8 Stream processors for time series calculations and filtering
This chapter covers
- Learning some core ideas about stream analytics
- Querying data streams created by Fluent Bit
- Exploring the SQL-like syntax provided for streaming analytics
- Creating new outputs based on Fluent Bit inputs
Let’s start by orienting ourselves in the Fluent Bit landscape, seeing how this chapter fits into our technology landscape.
8.1 Architectural context
Figure 8.1 gives us some immediate insights into what we can do with streaming, with the flow going back to an input. Similarly, we can output stream-processing results to the relevant output plugins. Before we can look at that, however, we need to understand the key ideas involved.

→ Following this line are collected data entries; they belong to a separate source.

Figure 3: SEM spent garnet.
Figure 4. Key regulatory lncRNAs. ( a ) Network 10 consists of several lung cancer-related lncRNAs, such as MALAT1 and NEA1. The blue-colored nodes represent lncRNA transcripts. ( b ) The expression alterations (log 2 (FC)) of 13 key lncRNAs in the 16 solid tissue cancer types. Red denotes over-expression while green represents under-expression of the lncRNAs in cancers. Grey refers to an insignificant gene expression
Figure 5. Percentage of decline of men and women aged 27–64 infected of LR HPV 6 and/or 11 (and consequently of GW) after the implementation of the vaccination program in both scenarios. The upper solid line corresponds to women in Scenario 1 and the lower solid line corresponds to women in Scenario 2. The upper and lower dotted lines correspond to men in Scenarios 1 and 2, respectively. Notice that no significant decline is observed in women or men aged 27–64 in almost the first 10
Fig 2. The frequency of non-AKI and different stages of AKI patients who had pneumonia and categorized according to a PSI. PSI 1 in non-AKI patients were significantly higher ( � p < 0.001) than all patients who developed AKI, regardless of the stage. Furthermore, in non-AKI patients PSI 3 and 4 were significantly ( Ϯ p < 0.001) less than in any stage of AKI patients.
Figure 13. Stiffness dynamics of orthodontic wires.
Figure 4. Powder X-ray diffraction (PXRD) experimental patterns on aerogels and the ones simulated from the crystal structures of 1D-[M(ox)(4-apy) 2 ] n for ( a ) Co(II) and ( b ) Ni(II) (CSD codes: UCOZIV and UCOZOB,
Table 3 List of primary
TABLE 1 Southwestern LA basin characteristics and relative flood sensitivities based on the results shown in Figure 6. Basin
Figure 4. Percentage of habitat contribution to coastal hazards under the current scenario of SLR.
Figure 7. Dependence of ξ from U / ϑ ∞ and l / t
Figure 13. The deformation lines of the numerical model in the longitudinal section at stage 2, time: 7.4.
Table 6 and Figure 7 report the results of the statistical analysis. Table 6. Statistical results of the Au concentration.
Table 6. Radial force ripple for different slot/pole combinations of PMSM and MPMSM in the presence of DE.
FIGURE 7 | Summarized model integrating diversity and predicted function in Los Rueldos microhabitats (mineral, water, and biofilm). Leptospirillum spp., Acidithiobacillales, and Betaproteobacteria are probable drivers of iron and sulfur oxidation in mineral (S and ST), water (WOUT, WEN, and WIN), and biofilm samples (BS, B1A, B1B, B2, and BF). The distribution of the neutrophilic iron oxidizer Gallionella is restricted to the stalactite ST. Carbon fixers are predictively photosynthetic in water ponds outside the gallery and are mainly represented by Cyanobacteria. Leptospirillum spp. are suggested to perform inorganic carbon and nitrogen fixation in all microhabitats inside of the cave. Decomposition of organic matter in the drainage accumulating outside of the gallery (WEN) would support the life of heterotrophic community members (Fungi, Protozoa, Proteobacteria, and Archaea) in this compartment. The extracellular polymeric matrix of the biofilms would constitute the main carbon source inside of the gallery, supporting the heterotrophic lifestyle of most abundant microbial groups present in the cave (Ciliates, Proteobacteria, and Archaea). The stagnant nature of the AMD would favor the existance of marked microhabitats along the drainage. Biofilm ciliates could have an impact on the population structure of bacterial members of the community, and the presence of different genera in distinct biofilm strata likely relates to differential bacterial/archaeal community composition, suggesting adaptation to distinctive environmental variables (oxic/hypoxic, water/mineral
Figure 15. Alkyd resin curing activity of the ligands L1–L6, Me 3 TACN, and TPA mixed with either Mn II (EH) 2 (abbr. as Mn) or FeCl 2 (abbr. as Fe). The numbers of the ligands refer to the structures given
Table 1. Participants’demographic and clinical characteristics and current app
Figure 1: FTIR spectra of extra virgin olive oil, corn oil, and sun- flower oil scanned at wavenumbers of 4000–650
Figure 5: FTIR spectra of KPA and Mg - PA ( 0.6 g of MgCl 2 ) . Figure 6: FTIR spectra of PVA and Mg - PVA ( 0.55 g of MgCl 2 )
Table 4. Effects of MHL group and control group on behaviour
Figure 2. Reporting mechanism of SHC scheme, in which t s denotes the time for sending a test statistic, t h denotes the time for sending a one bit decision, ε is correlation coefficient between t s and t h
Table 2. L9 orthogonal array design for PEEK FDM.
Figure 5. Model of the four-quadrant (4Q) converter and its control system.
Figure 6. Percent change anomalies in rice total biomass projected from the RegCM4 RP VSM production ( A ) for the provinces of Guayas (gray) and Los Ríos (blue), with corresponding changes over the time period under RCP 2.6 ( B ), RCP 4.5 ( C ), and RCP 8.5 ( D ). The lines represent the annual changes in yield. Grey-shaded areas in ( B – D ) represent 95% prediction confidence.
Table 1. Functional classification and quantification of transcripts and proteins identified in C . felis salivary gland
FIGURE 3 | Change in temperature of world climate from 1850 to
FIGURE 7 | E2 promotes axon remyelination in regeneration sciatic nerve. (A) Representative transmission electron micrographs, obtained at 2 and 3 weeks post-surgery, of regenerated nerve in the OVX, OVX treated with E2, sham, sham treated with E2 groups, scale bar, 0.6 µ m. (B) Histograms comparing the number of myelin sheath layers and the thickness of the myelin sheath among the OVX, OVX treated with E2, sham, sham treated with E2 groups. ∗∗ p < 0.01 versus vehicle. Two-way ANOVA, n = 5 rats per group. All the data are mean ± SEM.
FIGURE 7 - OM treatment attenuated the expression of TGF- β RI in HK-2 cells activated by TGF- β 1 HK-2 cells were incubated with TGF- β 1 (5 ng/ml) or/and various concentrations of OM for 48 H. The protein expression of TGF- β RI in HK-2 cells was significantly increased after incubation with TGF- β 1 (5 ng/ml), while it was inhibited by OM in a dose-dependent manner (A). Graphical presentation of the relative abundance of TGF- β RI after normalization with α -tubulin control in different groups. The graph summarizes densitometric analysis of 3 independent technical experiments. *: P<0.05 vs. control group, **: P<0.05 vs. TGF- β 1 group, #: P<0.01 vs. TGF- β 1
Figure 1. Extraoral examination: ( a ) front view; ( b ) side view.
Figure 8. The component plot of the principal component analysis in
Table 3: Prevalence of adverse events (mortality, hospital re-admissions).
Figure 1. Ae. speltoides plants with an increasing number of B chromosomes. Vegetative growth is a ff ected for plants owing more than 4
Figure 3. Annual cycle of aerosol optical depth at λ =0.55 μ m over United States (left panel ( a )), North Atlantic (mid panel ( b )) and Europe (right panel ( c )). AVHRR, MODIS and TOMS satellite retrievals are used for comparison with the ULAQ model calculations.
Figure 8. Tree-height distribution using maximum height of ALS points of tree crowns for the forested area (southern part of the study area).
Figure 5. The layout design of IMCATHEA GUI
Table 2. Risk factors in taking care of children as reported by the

Figure 8.1 Representation of Fluent Bit from a logical architecture perspective, highlighting the aspects of Fluent Bit that this chapter will address. Here, we’re particularly interested in the buffer and the stream processing that depends on the buffer’s capabilities.

8.2 Key ideas
- We express the logic to be applied using SQL-style syntax.
- Although the syntax is SQL-based, no database is involved. The only data pool available is the buffer.
- Our analogy for tables in the SQL syntax is a stream or a tag, and columns in a relational table are analogous to the log event attributes in the Fluent Bit event.
- We can execute our expressions against streams and tags.